Saturday, March 1, 2014

The Government on Tuesday setup a four member seventh central pay commission ahead of general elections that are due by May; commission will be headed by former Supreme Court judge Justice Ashok Kumar Mathur. This commission will revise the salary structure of five million central government employees, including those in defence and railways and about three million pensioners.

The Commission has been mandated to submit its report in two years' time and its recommendations would be implemented from January 1, 2016.

Seven pay commissions have been set up on a regular basis to review and make recommendations on the work and pay structure of all civil and military divisions of the Government of India. The Sixth Pay Commission, headed by Justice B.N. Srikrishna was constituted on 5 October 2006. It submitted its report on 24 March 2008, but its recommendations were implemented from 1 January 2006.

The First Pay Commission was established in 1956, and since then the Union government usually appoints a pay commission once in a decade to revise the wages of Union government employees.

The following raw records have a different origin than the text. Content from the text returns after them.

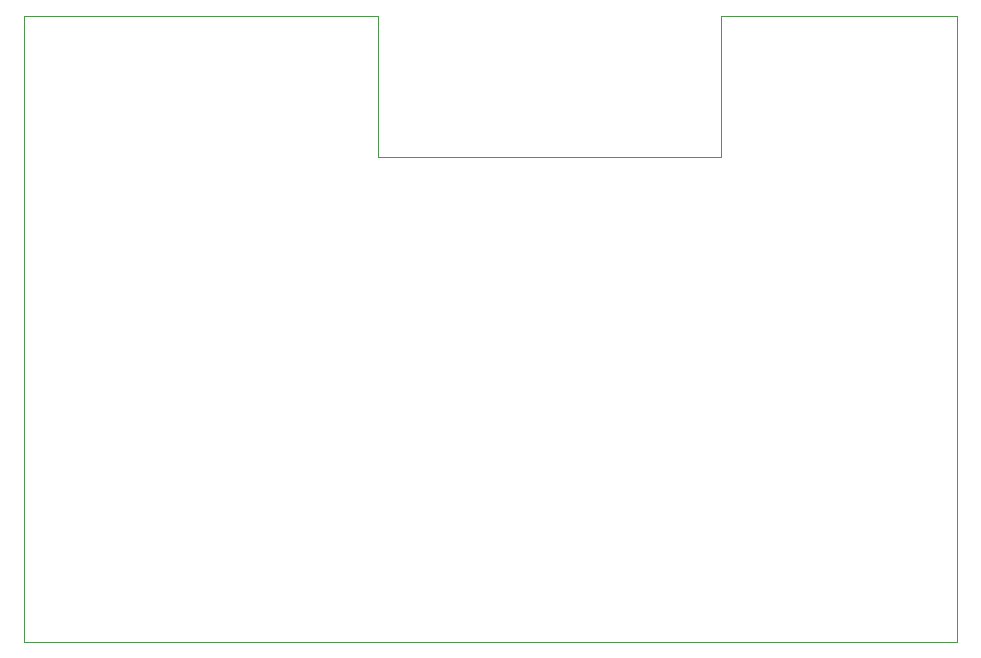
<source format=gbr>
%TF.GenerationSoftware,KiCad,Pcbnew,(6.0.0-0)*%
%TF.CreationDate,2022-09-01T13:13:13-04:00*%
%TF.ProjectId,Dome_Controller,446f6d65-5f43-46f6-9e74-726f6c6c6572,rev?*%
%TF.SameCoordinates,Original*%
%TF.FileFunction,Profile,NP*%
%FSLAX46Y46*%
G04 Gerber Fmt 4.6, Leading zero omitted, Abs format (unit mm)*
G04 Created by KiCad (PCBNEW (6.0.0-0)) date 2022-09-01 13:13:13*
%MOMM*%
%LPD*%
G01*
G04 APERTURE LIST*
%TA.AperFunction,Profile*%
%ADD10C,0.100000*%
%TD*%
G04 APERTURE END LIST*
D10*
X103000000Y-57000000D02*
X103000000Y-69000000D01*
X132000000Y-57000000D02*
X152000000Y-57000000D01*
X152000000Y-57000000D02*
X152000000Y-110000000D01*
X152000000Y-110000000D02*
X73000000Y-110000000D01*
X73000000Y-57000000D02*
X103000000Y-57000000D01*
X73000000Y-110000000D02*
X73000000Y-57000000D01*
X103000000Y-69000000D02*
X132000000Y-69000000D01*
X132000000Y-69000000D02*
X132000000Y-57000000D01*
M02*

</source>
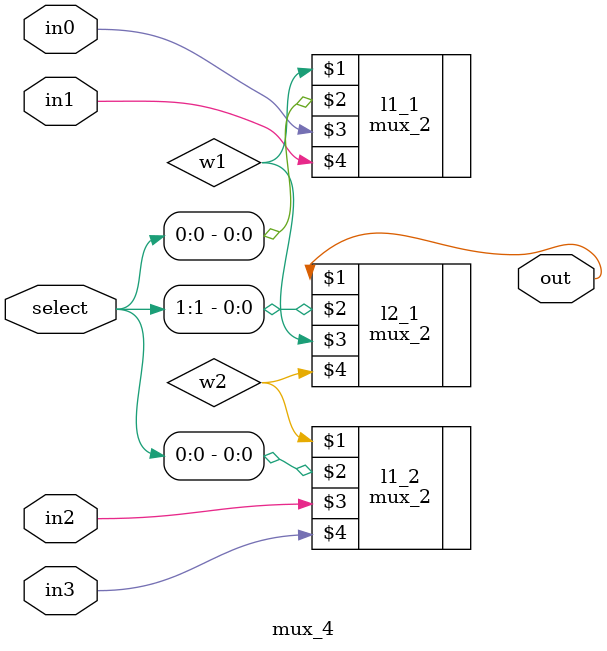
<source format=v>
module mux_4 (
    out,
    select,
    in0,
    in1,
    in2,
    in3
);
    
    input [1:0]select;
    input in0, in1, in2, in3;

    output out;

    wire w1, w2;

    mux_2 l1_1(w1, select[0], in0, in1);
    mux_2 l1_2(w2, select[0], in2, in3);

    mux_2 l2_1(out, select[1], w1, w2);

endmodule
</source>
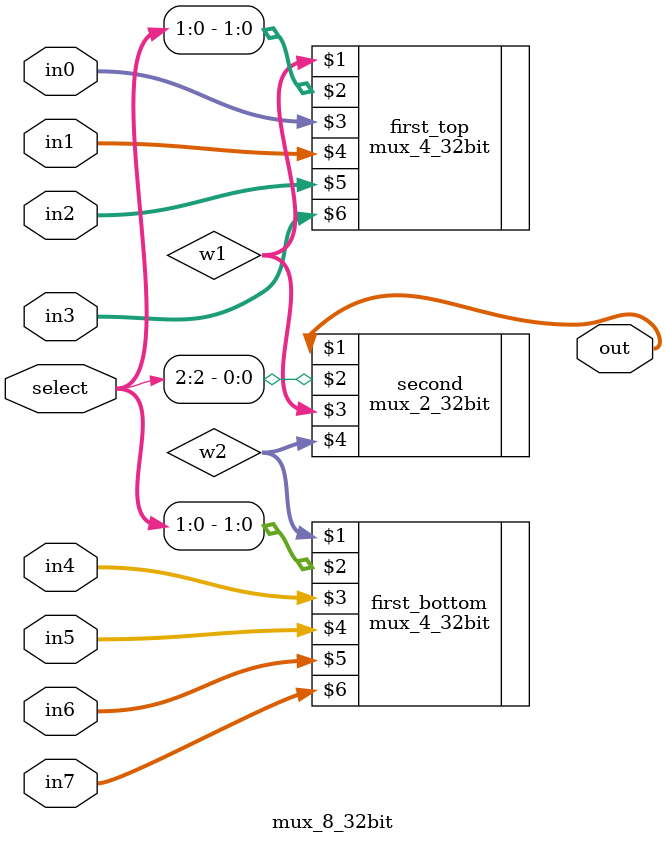
<source format=v>
module mux_8_32bit(out, select, in0, in1, in2, in3, in4, in5, in6, in7);
    input [2:0] select;
    input [31:0] in0, in1, in2, in3, in4, in5, in6, in7;
    output [31:0] out;
    wire [31:0] w1, w2;
    mux_4_32bit first_top(w1, select[1:0], in0, in1, in2, in3);
    mux_4_32bit first_bottom(w2, select[1:0], in4, in5, in6, in7);
    mux_2_32bit second(out, select[2], w1, w2);
endmodule
</source>
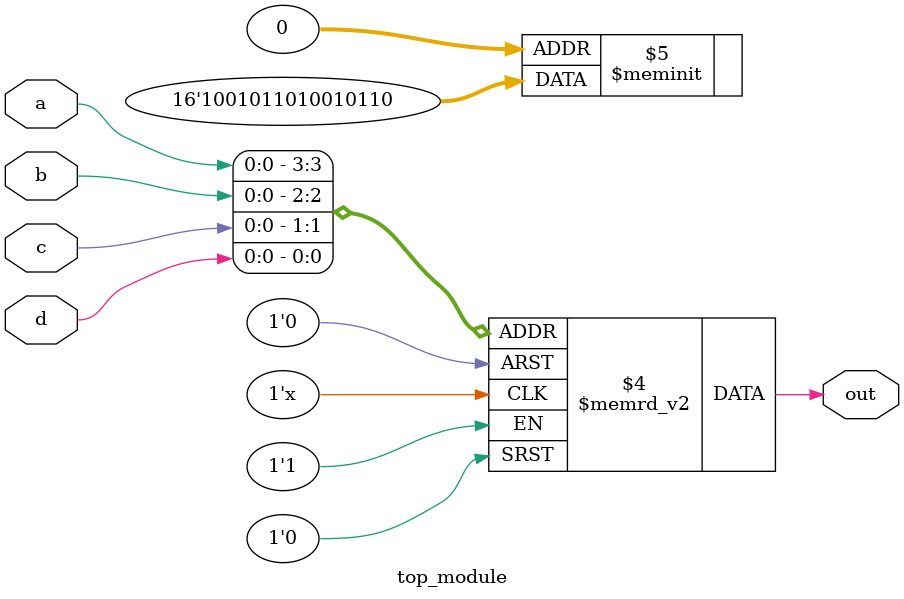
<source format=sv>
module top_module (
    input a,
    input b,
    input c,
    input d,
    output reg out
);
    
    always @(a or b or c or d)
    begin
        case ({a,b,c,d})
            
            4'b0000: out = 1'b0; // cd = 00
            4'b0001: out = 1'b1; // cd = 01
            4'b0011: out = 1'b0; // cd = 11
            4'b0010: out = 1'b1; // cd = 10
            
            4'b0100: out = 1'b1; // cd = 00
            4'b0101: out = 1'b0; // cd = 01
            4'b0111: out = 1'b1; // cd = 11
            4'b0110: out = 1'b0; // cd = 10
            
            4'b1100: out = 1'b1; // cd = 00
            4'b1101: out = 1'b0; // cd = 01
            4'b1111: out = 1'b1; // cd = 11
            4'b1110: out = 1'b0; // cd = 10
            
            4'b1000: out = 1'b0; // cd = 00
            4'b1001: out = 1'b1; // cd = 01
            4'b1011: out = 1'b0; // cd = 11
            4'b1010: out = 1'b1; // cd = 10
            
            default: out = 1'b0;
            
        endcase
    end
    
endmodule

</source>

History of Pay Commissions in India
First Pay Commission
The First Pay Commission was constituted in May 1946 under the Chairmanship of Sri Srinivasa Varadachariar. Taking inspiration from the Islington Commission Report of 1912 under the Chairmanship of Lord Islington, the concept of living wages meaning that in no case an employee’s wage be less than the living wage, was taken into consideration in formulating the recommendations of the First Pay Commission. The Commission has fixed Rs.55, of which Basic Pay was Rs.30 and DA Rs.25 as the minimum wage. The recommendations were accepted by the Government.

Second Pay Commission
The Second Pay Commission was set up in August 1957 under the Chairmanship of Justice Jagannath Das and the Commission took two years to finalize the report. One of the recommendations of the Commission was that the pay structure and working environment of the government employees should be crafted in such a way as to ensure efficient functioning of the system by recruiting persons with a minimum qualification, which was earlier not followed. The Commission recommended the minimum wage at Rs.80 (Basic Pay Rs.70 and DA Rs.10) per month and reduced the multiple numbers of pay scales.

Third Pay Commission
The Third Pay Commission was set up in April 1970 under the Chairmanship of Justice Raghuvir Dayal. It went beyond the idea of minimum subsistence and added three concepts of inclusiveness, comprehensibility and adequacy for pay structure to be sound in nature as to be attractive to the employees, which, the Commission felt that it would improve the efficiency of functioning of the Government machinery. It recommended the minimum wage at Rs.185 per month and the Government raised it to Rs.196. Pay fixation formula was made more liberal. The Commission gave its report in March 1973.

Fourth Pay Commission
The Fourth Pay Commission was constituted in March 1983 under the Chairmanship of Sri P.N.Singhal. It recommended for creating permanent machinery as part of the administration to undertake periodical review of pay and allowances of the employees. However, it was never implemented by the Government. It recommended for minimum wage of Rs.750. It took four years and submitted the report in three phases. The report was implemented with effect from 01.01.1986.

Fifth Pay Commission
The Fifth Pay Commission was set up in 1994 under the Chairmanship of Justice Ratnavel Pandian. The Commission recommended for fixing the minimum wage at Rs.2550 per month, to further reduce the number of pay scales from 51 to 34 and to slash the government workforce by about 30% with grant of salary hikes to the retained employees. It took 4 years for the Commission to submit its report. During this period, the Government of India was in take-off mode with the concept of LPG (Liberalisation, Privatisation and Globalisation) in its economic reforms, for which it has to look to the World Bank and IMF and thus the World Bank has opened its mouth with criticism on the after effects of the Pay Commission recommendations on the Indian economy.

Sixth Pay Commission
Sixth Pay Commission was set up in July 2006 under the Chairmanship of Justice B.N.Srikrishna with a time frame of 18 months. While formulating pay scales with upward revision and fixing the minimum salary at entry level at Rs.6660 (Basic Pay Rs.4860 and Grade Pay Rs.1800) and maximum at Rs.80000 at Secretary level, the Commission mainly focussed on removing ambiguity in respect of the existing pay scales and, introducing the idea of ‘Pay Bands’, while reducing the number of pay scales. It recommended for removal of Group – D cadre.